:: Ketentuan Tugas ::
1. Tuliskan ulang tanpa perubahan baris-baris catatan dari awal catatan sampai baris yang memuat "road: (230, 167)", dengan kedua ujungnya ikut disertakan.
2. Teruskan tulisan tentang Kota Padang, dimulai setelah kalimat terakhirnya.

____ Teks Sumber

Kota Padang di awal abad 19 |
7 Agustus 2014, Kota Padang baru saja merayakan
ulang tahunnya yang ke 345. Saya jadi ingin menulis sedikit tentang kota ini.
Saya tidak tahan untuk tidak membandingkan kota ini dengan Pekanbaru,
tempat saya bermukim saat ini. Jujur saja, saat ini tidak banyak yang bisa
dibanggakan dari kota Padang. Saya dengar dari para sesepuh, dulu kota ini
lebih maju dari Pekanbaru. Orang dari Pekanbaru datang ke kota ini untuk
belajar bagaimana membangun dan mengembangkan sebuah kota. Sekarang keadaannya
berbalik. Kota Pekanbaru, dalam usianya yang “baru” 250 tahun sudah jauh lebih
berkembang dari Padang. Dulu Padang adalah sebuah tujuan. Sekarang gantian.
Pekanbaru yang jadi tujuan.
Memang ngeri ngeri sedap hidup di kota Padang. Kota ini termasuk rawan
bencana. Di sebelah barat kota padang terdapat zona subduksi lempeng yang
menyimpan potensi gempa sewaktu-waktu. Tinggal di padang berarti harus siap
olahraga jantung karena gempa bisa datang sewaktu-waktu. Dan, ya, karena berada
di daerah pantai, jadi ada ancaman tsunami. Lalu di sebelah timur ada jajaran
bukit barisan dengan beberapa gunung berapi aktif. Hehe
Saya jadi ingat gempa 2009. Kebetulan saya sedang di padang karena libur
kuliah. Saat itu saya sedang tidur. Bumm!! Gempa!!! Alhamdulillah saya terbangun dan masih bisa
menyelamatkan diri. Keadaannya benar-benar mencekam waktu itu. Chaos. Gedung
gedung runtuh. Kebakaran dimana-mana. Jalanan macet total karena semua orang
lari ke arah perbukitan. Mungkin dari titik inilah kota ini mulai stagnan.
Setelah terjadinya gempa, Pemko melakukan semacam sensus bangunan yang
terkena dampak. Salah satu hasilnya, Bangunan Pasar Raya Padang ternyata dinyatakan
tak layak guna. Pemko bergerak cepat mendirikan kios kios darurat di badan
jalan akses Pasar Raya dengan tujuan agar kegiatan ekonomi bisa terus berjalan
sementara Pasar Raya diperbaiki. Niatnya bagus sih. Tapi kebablasan. Sampai
sekarang Pasar Raya tak pernah selesai diperbaiki. Badan Jalan akses Pasar Raya
sekarang diduduki oleh PKL. Benar-benar semrawut. Sudah hampir 5 tahun lho.
Pasar ini tak pernah kembali normal.
Saya juga memperhatikan, saat ini lampu-lampu penerangan jalan umum kota
padang banyak banget yang rusak. Bahkan jalan protokolnya. Woah sekarang
jalan-jalan di kota Padang jadi banyak yang gelap. Saya kurang tau masalahnya, mungkin
memang sudah rusak. Tapi kalau tidak salah saya pernah baca di koran kalau
Pemko menunggak bayaran ke PLN. Aduh
aduh.
Kota Padang juga tercatat sebagai satu-satunya kota di Indonesia yang tidak
punya terminal.

________
____ Bahan yang Disediakan

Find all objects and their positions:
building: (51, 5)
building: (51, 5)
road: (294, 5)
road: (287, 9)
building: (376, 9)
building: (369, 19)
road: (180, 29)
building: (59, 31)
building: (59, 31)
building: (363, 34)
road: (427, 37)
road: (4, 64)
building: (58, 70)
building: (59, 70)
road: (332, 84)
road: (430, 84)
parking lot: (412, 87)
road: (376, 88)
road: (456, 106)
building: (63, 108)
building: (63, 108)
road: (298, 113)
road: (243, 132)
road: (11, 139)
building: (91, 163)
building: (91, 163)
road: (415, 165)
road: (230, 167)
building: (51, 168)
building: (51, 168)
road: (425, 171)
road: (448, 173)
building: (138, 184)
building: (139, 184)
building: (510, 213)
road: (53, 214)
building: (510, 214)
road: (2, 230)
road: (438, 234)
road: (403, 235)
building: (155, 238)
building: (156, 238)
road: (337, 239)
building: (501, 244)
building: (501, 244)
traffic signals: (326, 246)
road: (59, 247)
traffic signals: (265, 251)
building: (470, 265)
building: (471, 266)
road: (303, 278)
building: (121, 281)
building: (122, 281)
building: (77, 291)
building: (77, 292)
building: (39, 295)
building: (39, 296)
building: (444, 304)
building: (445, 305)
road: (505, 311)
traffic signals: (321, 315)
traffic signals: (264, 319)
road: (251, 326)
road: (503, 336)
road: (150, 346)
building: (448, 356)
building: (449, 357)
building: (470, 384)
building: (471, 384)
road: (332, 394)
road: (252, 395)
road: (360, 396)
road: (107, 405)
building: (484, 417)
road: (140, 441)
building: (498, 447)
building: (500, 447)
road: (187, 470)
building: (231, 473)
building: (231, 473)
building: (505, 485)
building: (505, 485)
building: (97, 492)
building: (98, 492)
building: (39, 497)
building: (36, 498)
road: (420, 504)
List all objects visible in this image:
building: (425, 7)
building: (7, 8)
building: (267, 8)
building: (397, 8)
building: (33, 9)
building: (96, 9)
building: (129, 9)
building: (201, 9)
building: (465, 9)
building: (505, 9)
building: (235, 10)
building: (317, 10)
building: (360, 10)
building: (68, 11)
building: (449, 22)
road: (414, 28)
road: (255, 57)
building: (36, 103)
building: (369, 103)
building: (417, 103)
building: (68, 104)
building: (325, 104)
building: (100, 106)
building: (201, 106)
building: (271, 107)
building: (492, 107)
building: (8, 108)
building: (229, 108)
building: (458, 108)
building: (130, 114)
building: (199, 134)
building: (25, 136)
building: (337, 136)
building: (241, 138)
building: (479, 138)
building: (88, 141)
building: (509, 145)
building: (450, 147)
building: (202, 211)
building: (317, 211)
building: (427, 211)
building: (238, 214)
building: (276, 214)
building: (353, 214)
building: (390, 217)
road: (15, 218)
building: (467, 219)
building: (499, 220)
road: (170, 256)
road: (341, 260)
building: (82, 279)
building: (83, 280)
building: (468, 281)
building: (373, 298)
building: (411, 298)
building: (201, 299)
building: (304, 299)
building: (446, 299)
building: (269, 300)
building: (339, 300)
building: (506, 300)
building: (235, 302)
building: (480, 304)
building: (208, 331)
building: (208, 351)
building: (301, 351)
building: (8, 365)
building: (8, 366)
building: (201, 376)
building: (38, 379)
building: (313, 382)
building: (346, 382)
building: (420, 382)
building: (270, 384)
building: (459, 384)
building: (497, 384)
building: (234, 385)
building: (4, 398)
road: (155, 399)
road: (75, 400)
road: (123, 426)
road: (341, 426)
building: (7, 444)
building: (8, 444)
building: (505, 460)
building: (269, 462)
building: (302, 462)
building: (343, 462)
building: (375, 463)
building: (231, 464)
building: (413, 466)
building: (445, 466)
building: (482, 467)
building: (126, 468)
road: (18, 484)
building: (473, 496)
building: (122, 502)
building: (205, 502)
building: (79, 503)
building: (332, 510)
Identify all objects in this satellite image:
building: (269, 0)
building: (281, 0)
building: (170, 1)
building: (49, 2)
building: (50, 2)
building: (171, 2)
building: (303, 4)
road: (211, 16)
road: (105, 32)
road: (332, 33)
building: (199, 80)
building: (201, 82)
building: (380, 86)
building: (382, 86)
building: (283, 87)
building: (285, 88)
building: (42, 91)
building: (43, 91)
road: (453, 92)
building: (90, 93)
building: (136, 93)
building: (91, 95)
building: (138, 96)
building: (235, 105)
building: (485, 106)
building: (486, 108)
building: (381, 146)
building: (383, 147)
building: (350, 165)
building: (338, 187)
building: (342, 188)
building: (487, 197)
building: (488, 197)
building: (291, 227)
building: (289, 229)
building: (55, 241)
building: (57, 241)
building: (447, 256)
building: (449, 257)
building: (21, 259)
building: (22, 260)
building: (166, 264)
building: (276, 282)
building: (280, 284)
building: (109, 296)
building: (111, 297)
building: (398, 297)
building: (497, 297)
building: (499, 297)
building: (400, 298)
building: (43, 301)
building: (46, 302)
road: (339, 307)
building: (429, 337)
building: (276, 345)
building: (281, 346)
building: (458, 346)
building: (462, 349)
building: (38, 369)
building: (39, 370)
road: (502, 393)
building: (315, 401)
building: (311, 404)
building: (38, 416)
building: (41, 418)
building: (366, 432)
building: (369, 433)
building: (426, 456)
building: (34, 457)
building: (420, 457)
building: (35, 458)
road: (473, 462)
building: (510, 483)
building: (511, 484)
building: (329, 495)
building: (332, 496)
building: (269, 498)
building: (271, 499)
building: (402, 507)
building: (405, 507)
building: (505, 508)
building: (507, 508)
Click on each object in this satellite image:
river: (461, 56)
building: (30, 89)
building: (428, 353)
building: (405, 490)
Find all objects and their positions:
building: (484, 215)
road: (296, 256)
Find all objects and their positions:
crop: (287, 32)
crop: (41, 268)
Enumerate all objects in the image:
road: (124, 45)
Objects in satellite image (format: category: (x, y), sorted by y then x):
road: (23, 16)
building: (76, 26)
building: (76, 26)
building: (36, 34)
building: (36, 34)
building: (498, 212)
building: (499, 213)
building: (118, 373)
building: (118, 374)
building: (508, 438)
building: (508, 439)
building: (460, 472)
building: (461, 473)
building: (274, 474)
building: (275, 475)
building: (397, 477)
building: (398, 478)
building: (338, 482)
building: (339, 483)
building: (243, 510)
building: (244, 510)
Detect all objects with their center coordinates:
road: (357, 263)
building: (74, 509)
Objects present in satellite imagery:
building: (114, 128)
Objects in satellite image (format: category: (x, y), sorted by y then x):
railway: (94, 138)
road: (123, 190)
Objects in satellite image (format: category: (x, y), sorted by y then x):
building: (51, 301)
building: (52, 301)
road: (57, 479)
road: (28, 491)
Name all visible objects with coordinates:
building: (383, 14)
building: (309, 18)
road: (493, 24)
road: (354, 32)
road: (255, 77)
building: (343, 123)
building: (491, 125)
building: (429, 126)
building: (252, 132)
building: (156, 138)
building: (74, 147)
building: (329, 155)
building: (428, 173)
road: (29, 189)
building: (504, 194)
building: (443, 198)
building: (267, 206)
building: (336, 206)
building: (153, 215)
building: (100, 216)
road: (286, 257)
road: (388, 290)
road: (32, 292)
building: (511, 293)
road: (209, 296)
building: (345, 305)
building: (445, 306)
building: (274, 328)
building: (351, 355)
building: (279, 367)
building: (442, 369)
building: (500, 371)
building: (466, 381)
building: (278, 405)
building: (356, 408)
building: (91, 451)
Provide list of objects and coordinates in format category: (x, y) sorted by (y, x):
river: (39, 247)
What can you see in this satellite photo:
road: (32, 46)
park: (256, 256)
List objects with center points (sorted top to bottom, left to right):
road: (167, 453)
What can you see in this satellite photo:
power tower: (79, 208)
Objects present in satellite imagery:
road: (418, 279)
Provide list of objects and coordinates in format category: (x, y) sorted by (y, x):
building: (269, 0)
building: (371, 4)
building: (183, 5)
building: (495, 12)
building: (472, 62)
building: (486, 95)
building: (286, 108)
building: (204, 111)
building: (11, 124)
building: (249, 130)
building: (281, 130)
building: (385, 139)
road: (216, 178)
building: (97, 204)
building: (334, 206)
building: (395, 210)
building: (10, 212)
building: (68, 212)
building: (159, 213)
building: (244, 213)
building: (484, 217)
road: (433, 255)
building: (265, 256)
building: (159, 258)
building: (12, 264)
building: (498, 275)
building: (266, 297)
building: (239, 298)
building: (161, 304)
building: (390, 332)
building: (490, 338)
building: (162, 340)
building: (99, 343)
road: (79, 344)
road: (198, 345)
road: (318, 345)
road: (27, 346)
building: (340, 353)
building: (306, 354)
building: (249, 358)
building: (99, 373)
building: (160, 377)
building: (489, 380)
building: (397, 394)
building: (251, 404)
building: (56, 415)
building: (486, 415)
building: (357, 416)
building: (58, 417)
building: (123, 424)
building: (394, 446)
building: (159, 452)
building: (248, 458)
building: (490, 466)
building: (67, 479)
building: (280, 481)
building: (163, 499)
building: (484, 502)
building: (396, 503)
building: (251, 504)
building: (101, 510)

________

:: Hasil Pengerjaan ::
1.
Find all objects and their positions:
building: (51, 5)
building: (51, 5)
road: (294, 5)
road: (287, 9)
building: (376, 9)
building: (369, 19)
road: (180, 29)
building: (59, 31)
building: (59, 31)
building: (363, 34)
road: (427, 37)
road: (4, 64)
building: (58, 70)
building: (59, 70)
road: (332, 84)
road: (430, 84)
parking lot: (412, 87)
road: (376, 88)
road: (456, 106)
building: (63, 108)
building: (63, 108)
road: (298, 113)
road: (243, 132)
road: (11, 139)
building: (91, 163)
building: (91, 163)
road: (415, 165)
road: (230, 167)

2.
Beberapa kenalan dekat saya yang merantau ke padang pernah mengeluh tentang
kota ini. Misalnya, kenapa kota ini tidak ada jaringan bioskop? Heheheh. Iya
benar. Tidak ada 21 atau Blitz. Yang ada
adalah bioskop lokal yang filmnya telat berbulan-bulan dibanding ibukota. Tidak
ada Mall. Ehm. Ada sih Basko Grand Mall. Tapi rasanya lebih mirip sebuah plaza
daripada Mall X) Entah apa penyebabnya, tapi selama bertahun-tahun, rasanya
tidak ada investor besar yang masuk ke kota ini.
Keluhan lainnya biasanya tentang perilaku berkendara dan pelayanan publik.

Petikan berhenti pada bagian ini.